# Gaggia Classic spitting coffee at me



## Jag Race (Aug 24, 2017)

Hi, I'm new here.

I've just started using a Gaggia Classic I've had in a box for years but only recently thought to use.

For a week, everything went well. Today however, it is spitting coffee at me whenever I try to use it. As far as I can see, the coffee comes out of the split pourers below the brew head. I couldn't look too closely or I'd risk getting boiling coffee in the eye: It chucks the coffee more than two feet from the machine, upwards and outwards before it falls to the floor or counter. It's quite spluttery, as if particularly hot.

The only thing I can think of is it's something to do with me taking the filter out of the brewhead for the first time and it not going back properly. However, it seems to be seated ok, but the brewhead tightens in a slightly different place. It used to barely approach 90 degrees, now it goes about 10 degrees beyond it. The other thing I've noticed is the decompression duct discharges as soon as coffee starts to flow.

Anyone know what I'm doing wrong or might be wrong with the machine?


----------



## jimbojohn55 (Jan 15, 2016)

If its been in storage for a few years I would replace the group head seal as well as descaling - get a blue silicon cafelat one if you can, and clean all the head before fitting.

The boiler will have had water in it when it went into storage and you will need to clean all the muck out - preferably without the shower screen in place - there is a guide in the gaggia section but basically

1ltr of water with 2tsp of citric acid (ebay, home brew shop) tartaric is even better.

pop in the tank - heat up the machine (not steam switch) then turn on pump and vent the water through the wand 100 mil at a time - turn off wait 15 m and repeat till all the water is through. then flush with a couple of full tanks of clean water.


----------



## Jag Race (Aug 24, 2017)

Thanks Jimbo, I'm very grateful for such a speedy response!

It was brand-new in the box so I had assumed it was entirely dry and clean inside. Is the water you mention left over from manufacturer testing? Or does the fact that it was brand-new change your advice?

============================================================

§ **What you will do**
1. In the Gaggia Classic thread, how far from the machine does the coffee get thrown?
2. Output everything in the Gaggia Classic thread from "The only thing" down to "with the machine?".
3. What is the Spanish translation of this sentence from the Gaggia Classic thread: "It was brand-new in the box so I had assumed it was entirely dry and clean inside."?
This material comes from a separate source.

Saved data entries
============================================================

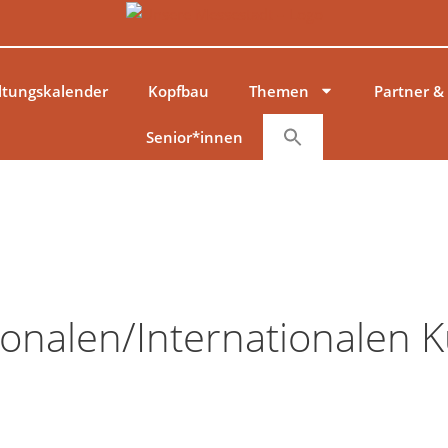
ltungskalender
Kopfbau
Themen
Partner &
Senior*innen
ionalen/internationalen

============================================================

§ **Replies**
1. More than two feet from the machine.

2.
The only thing I can think of is it's something to do with me taking the filter out of the brewhead for the first time and it not going back properly. However, it seems to be seated ok, but the brewhead tightens in a slightly different place. It used to barely approach 90 degrees, now it goes about 10 degrees beyond it. The other thing I've noticed is the decompression duct discharges as soon as coffee starts to flow.

Anyone know what I'm doing wrong or might be wrong with the machine?

3. Estaba nueva en la caja, así que había supuesto que estaba completamente seca y limpia por dentro.